LITTLE ROCK — A federal judge has agreed to put a lawsuit on hold that challenges Arkansas’ new panhandling law. The Arkansas Democrat-Gazette reports U.S. District Judge Billy Roy Wilson issued the ruling Monday in a lawsuit filed against the state by the American Civil Liberties Union on behalf of two panhandlers.

Wilson last year struck down a section of the law that prohibited begging for money, food or other charity. The law was later revised. But in late September, Wilson issued a preliminary injunction blocking the law’s enforcement, saying the revised section of the law still violated the U.S. Constitution because it prohibited a specific type of speech.

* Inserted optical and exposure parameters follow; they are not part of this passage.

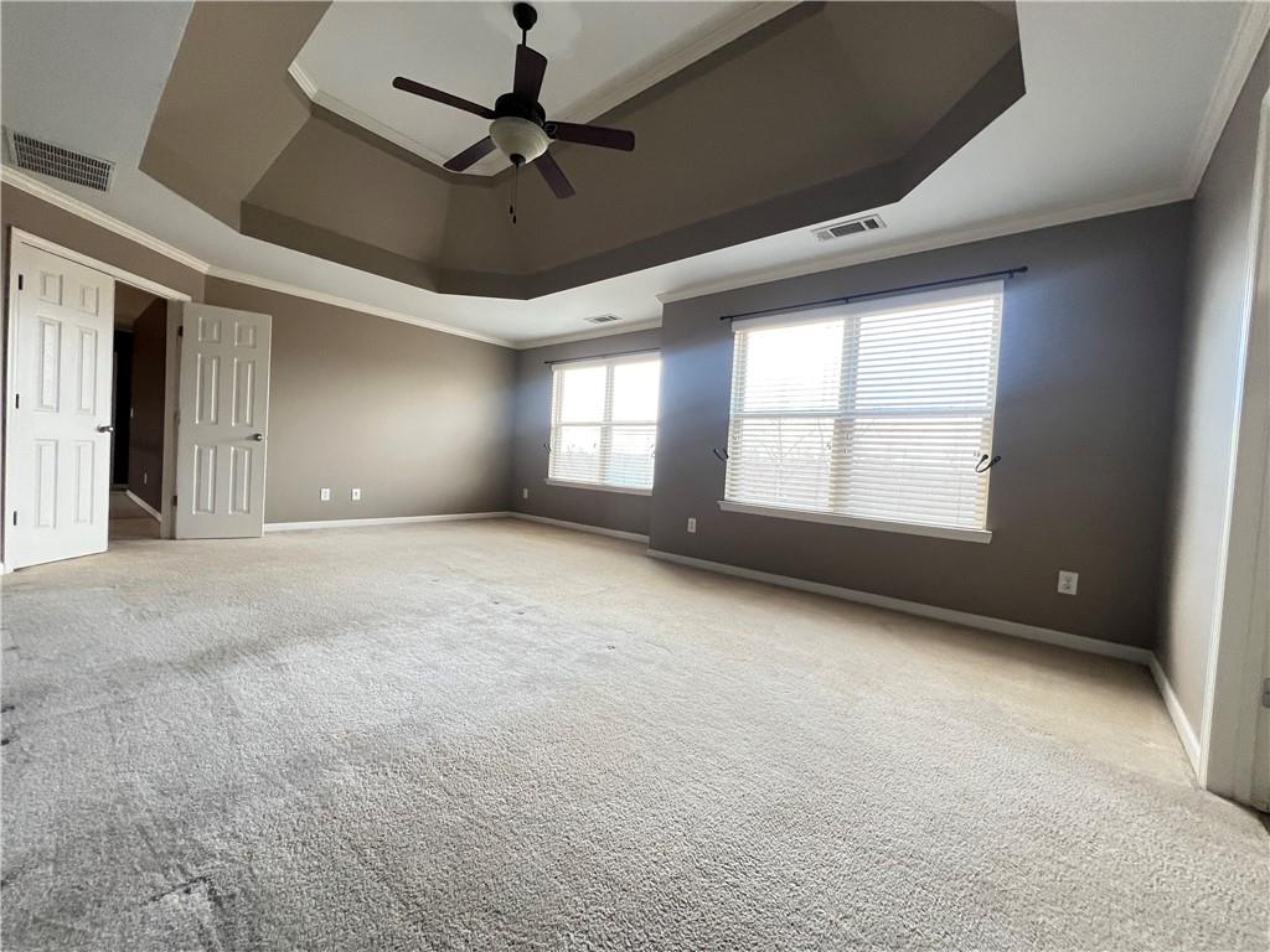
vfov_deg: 89.9
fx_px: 477
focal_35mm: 13
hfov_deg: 106.2
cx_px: 635
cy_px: 476
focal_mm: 1.57
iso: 200
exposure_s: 1/99
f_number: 1.8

The new law expanded the definition of loitering to include anyone asking for charity or a gift in a harassing or threatening manner that’s likely to cause alarm in others or create a traffic hazard. Wilson argued that by applying only to beggars and not to other people who linger — such as people stumping for political candidates, soliciting business customers or promoting religious beliefs — that section of the law was “a content-based restriction of constitutionally protected speech.”

Both sides asked Wilson last week to put the case on hold while the state appeals his latest ruling to the 8th U.S. Circuit Court of Appeals. The judge agreed Monday, telling the parties to file a motion to lift the halt once the appeal is resolved.